In this example, we will work with the public dataset of CONALFA for literacy and illiteracy projections for 2024. The datasource can be downloaded from this link. In the first sheet “DEPARTAMENTO” we can find the projections at the departmental level. The first column has the names of the departments. We will use the department names to merge with the administrative boundary data from GeoQuetzal.

import geoquetzal as gq
import pandas as pd

# CONALFA data
xlsx = pd.ExcelFile("PROYECCION-ANALFABETISMO-POR-DEPARTAMENTO-Y-MUNICIPIO-GALP-2024.xlsx")
projections_df = xlsx.parse('DEPARTAMENTO', skiprows=5, usecols="A,C")
projections_df.columns = ['Depto_Name', 'Pct_literacy']
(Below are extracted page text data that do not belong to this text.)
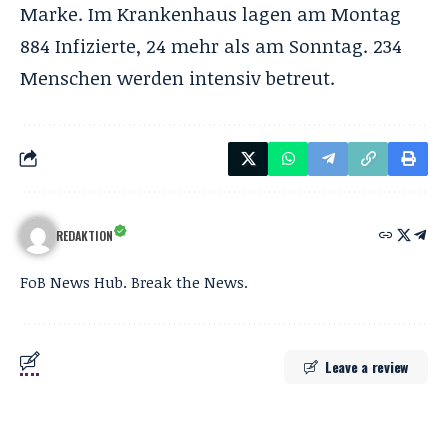
Marke. Im Krankenhaus lagen am Montag
884 Infizierte, 24 mehr als am Sonntag. 234
Menschen werden intensiv betreut.
REDAKTION
FoB News Hub. Break the News.
Leave a review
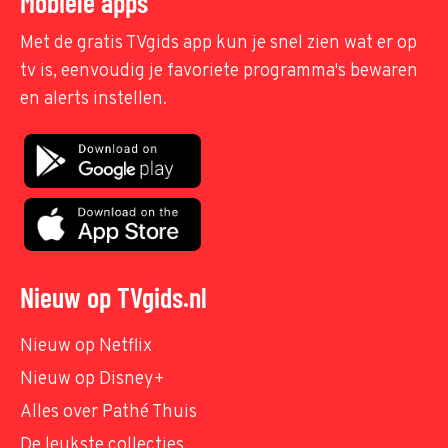
Mobiele apps
Met de gratis TVgids app kun je snel zien wat er op
tv is, eenvoudig je favoriete programma's bewaren
en alerts instellen.
Nieuw op TVgids.nl
Nieuw op Netflix
Nieuw op Disney+
Alles over Pathé Thuis
De leukste collecties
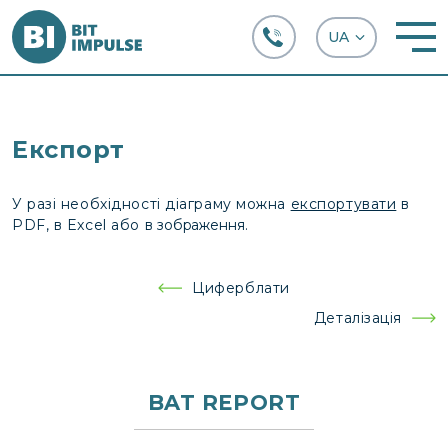
+38 (067) 282-63-66
Експорт
У разі необхідності діаграму можна
експортувати
в
PDF, в Excel або в
зображення.
Навігація
Циферблати
записів
Деталізація
BAT REPORT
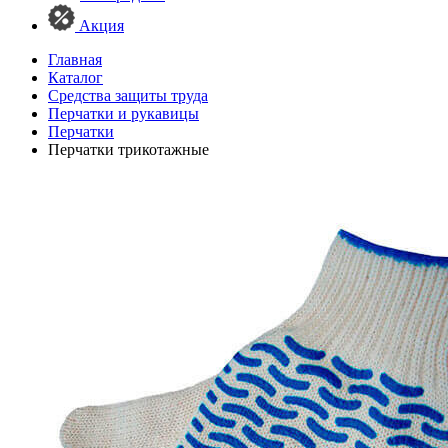
Акция
Главная
Каталог
Средства защиты труда
Перчатки и рукавицы
Перчатки
Перчатки трикотажные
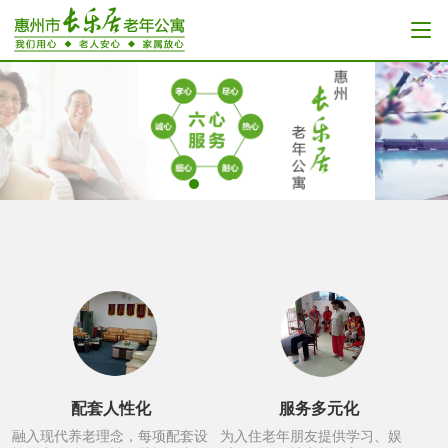
配套人性化
服务多元化
融入现代养老理念，每项配套设
为入住老年朋友提供学习、娱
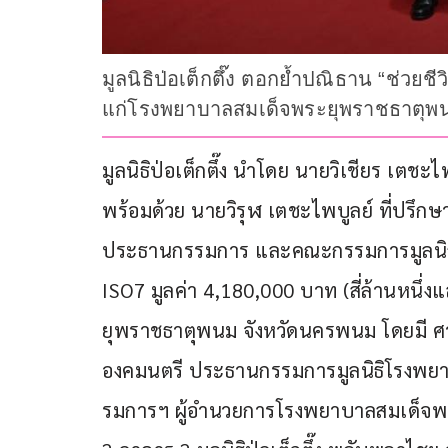
มูลนิธิป่อเต็กตึ๊ง ตอกย้ำปณิธาน “ช่วยช
แก่โรงพยาบาลสมเด็จพระยุพราชธาตุพน
มูลนิธิป่อเต็กตึ๊ง นำโดย นายวิเชียร เตช
พร้อมด้วย นายวิรุฬ เตชะไพบูลย์ ที่ปรึก
ประธานกรรมการ และคณะกรรมการมูลนิธิ 
ISO7 มูลค่า 4,180,000 บาท (สี่ล้านหน
ยุพราชธาตุพนม จังหวัดนครพนม โดยมี ศา
องคมนตรี ประธานกรรมการมูลนิธิโรงพ
รมการฯ ผู้อำนวยการโรงพยาบาลสมเด็จพร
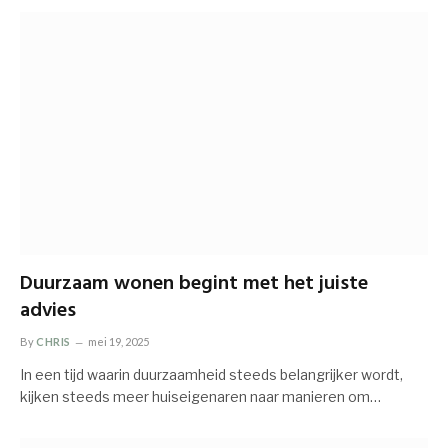
Duurzaam wonen begint met het juiste
advies
By
CHRIS
mei 19, 2025
In een tijd waarin duurzaamheid steeds belangrijker wordt,
kijken steeds meer huiseigenaren naar manieren om…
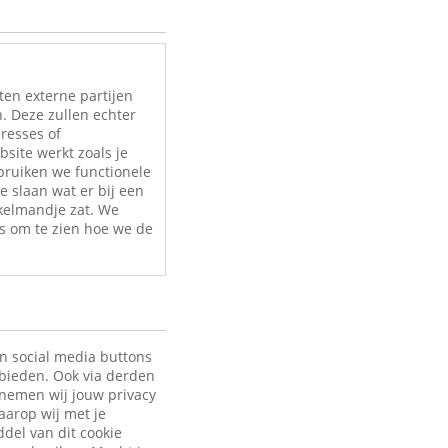
ten externe partijen
. Deze zullen echter
eresses of
site werkt zoals je
bruiken we functionele
e slaan wat er bij een
nkelmandje zat. We
s om te zien hoe we de
en social media buttons
 bieden. Ook via derden
 nemen wij jouw privacy
aarop wij met je
ddel van dit cookie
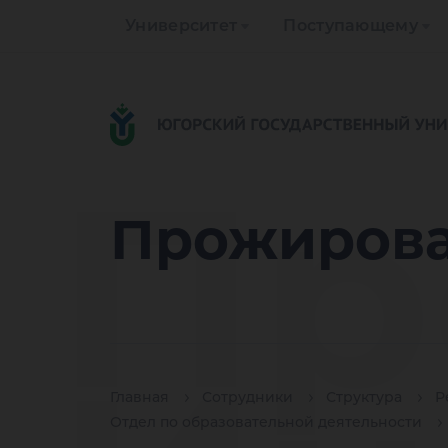
Университет
Поступающему
Пр
Прожирова
Главная
Сотрудники
Структура
Р
Отдел по образовательной деятельности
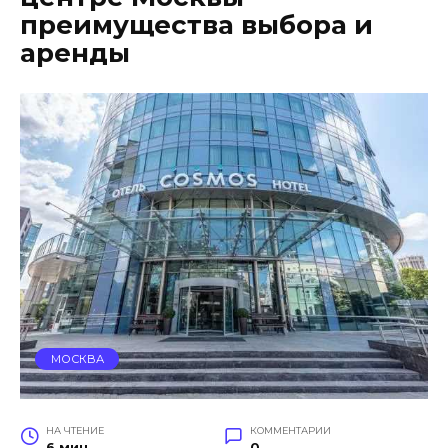
преимущества выбора и
аренды
МОСКВА
НА ЧТЕНИЕ
КОММЕНТАРИИ
6 мин
0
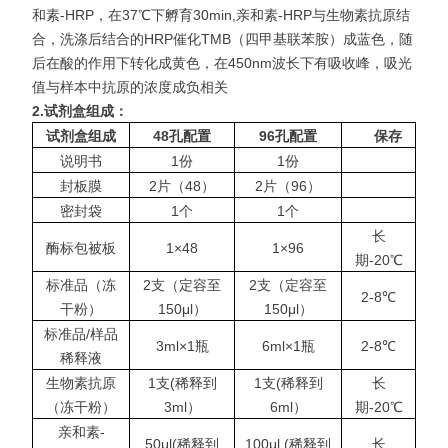
和素-HRP，在37℃下孵育30min,亲和素-HRP与生物素抗原结
合，洗涤后结合的HRP催化TMB（四甲基联苯胺）成蓝色，随
后在酸的作用下转化成黄色，在450nm波长下有吸收
峰，吸光
值与样本中抗原的浓度成负相关
2.
试剂盒组成：
试剂盒组成
48
孔配置
96
孔配置
保存
说明书
1份
1份
封板膜
2片（48）
2片（96）
密封袋
1个
1个
长
酶标包被板
1×48
1×96
期-20℃
标准品（冻
2支（定容至
2支（定容至
2-8℃
干粉）
150μl）
150μl）
标准品/样品
3ml×1瓶
6ml×1瓶
2-8℃
稀释液
生物素抗原
1支(稀释到
1支(稀释到
长
（冻干粉）
3ml）
6ml）
期-20℃
亲和素-
50μl(稀释到
100μl (稀释到
长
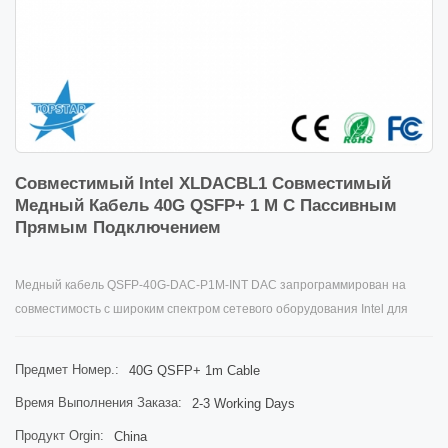
Совместимый Intel XLDACBL1 Совместимый
Медный Кабель 40G QSFP+ 1 М С Пассивным
Прямым Подключением
Медный кабель QSFP-40G-DAC-P1M-INT DAC запрограммирован на
совместимость с широким спектром сетевого оборудования Intel для
соединений внутри стойки в центрах обработки данных, таким как
коммутаторы 40GE, маршрутизаторы, сетевые интерфейсные карты
Предмет Номер.:
40G QSFP+ 1m Cable
(NIC) и сетевые хранилища. Системы. Он зарекомендовал себя как
Время Выполнения Заказа:
2-3 Working Days
экономичная альтернатива дорогостоящему Intel XLDACBL1 40 Гбит/с
QSFP+ 1 м с прямым подключением медного кабеля.
Продукт Orgin:
China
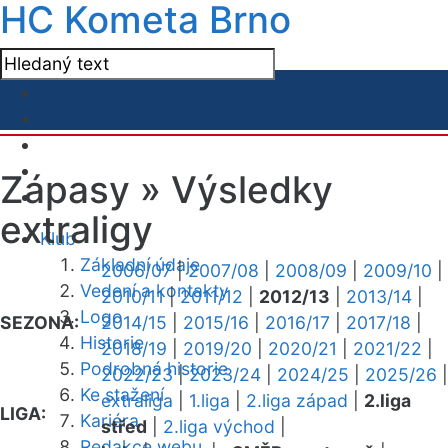
HC Kometa Brno
Zápasy »
Výsledky
extraligy
Klub
Základní údaje
2006/07
|
2007/08
|
2008/09
|
2009/10
|
Vedení a kontakty
2010/11
|
2011/12
|
2012/13
|
2013/14
|
Logo
SEZONA:
2014/15
|
2015/16
|
2016/17
|
2017/18
|
Historie
2018/19
|
2019/20
|
2020/21
|
2021/22
|
Podrobná historie
2022/23
|
2023/24
|
2024/25
|
2025/26
|
Ke stažení
extraliga
|
1.liga
|
2.liga západ
|
2.liga
LIGA:
Kariéra
střed
|
2.liga východ
|
Redakce webu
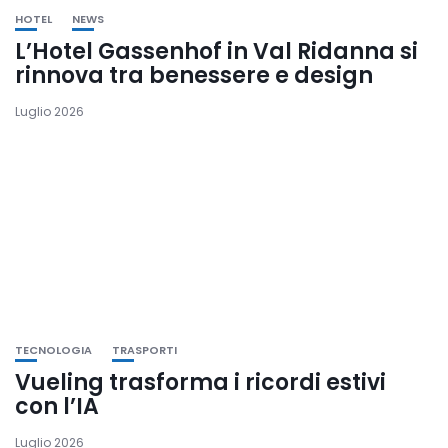
HOTEL
NEWS
L’Hotel Gassenhof in Val Ridanna si
rinnova tra benessere e design
Luglio 2026
TECNOLOGIA
TRASPORTI
Vueling trasforma i ricordi estivi
con l’IA
Luglio 2026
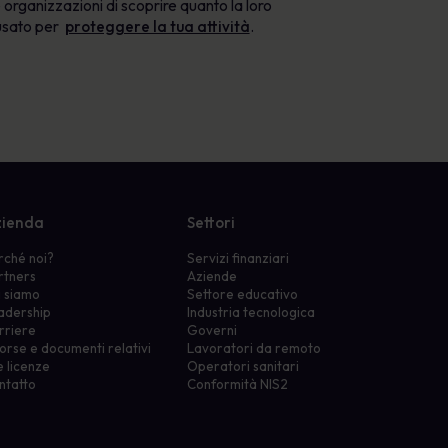
organizzazioni di scoprire quanto la loro
 usato per
proteggere la tua attività
.
ienda
Settori
rché noi?
Servizi finanziari
rtners
Aziende
i siamo
Settore educativo
adership
Industria tecnologica
rriere
Governi
orse e documenti relativi
Lavoratori da remoto
e licenze
Operatori sanitari
ntatto
Conformità NIS2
# Administrative boundaries — instant loading, no internet needed
deptos = gq.departamentos()

# Merge with geometry and visualize
resultado = deptos.merge(projections_df, left_on="departamento", right_on="Depto_Name")

resultado.explore(
    column="Pct_literacy",
    cmap="YlGnBu",
    tooltip=["Depto_Name", "Pct_literacy"],
    tooltip_kwds={"aliases": ["Department", "% Literacy"]},
    tiles="CartoDB positron",
    style_kwds={"weight": 1, "color": "white", "fillOpacity": 0.8},
)
Make this Notebook Trusted to load map: File -> Trust Notebook
library(geoquetzal)
library(readxl)
library(mapview)

# CONALFA data
projections_df <- read_excel(
  "PROYECCION-ANALFABETISMO-POR-DEPARTAMENTO-Y-MUNICIPIO-GALP-2024.xlsx",
  sheet     = "DEPARTAMENTO",
  skip      = 5,
  col_names = FALSE
)[, c(1, 3)]
names(projections_df) <- c("Depto_Name", "Pct_literacy")

# Administrative boundaries — instant loading, no internet needed
deptos <- departamentos()

# Merge with geometry and visualize
resultado <- merge(deptos, projections_df,
                   by.x = "departamento", by.y = "Depto_Name")

mapview(resultado,
        zcol        = "Pct_literacy",
        col.regions = RColorBrewer::brewer.pal(9, "YlGnBu"),
        layer.name  = "% Literacy",
        map.types   = "CartoDB.Positron",
        label       = "departamento")

As can be seen, the flexibility of working with external data sources greatly increases GeoQuetzal’s potential on the scenarios it can handle. The only requirement is that the department and municipality numeric codes or names from the external data sources must match those used by the INE.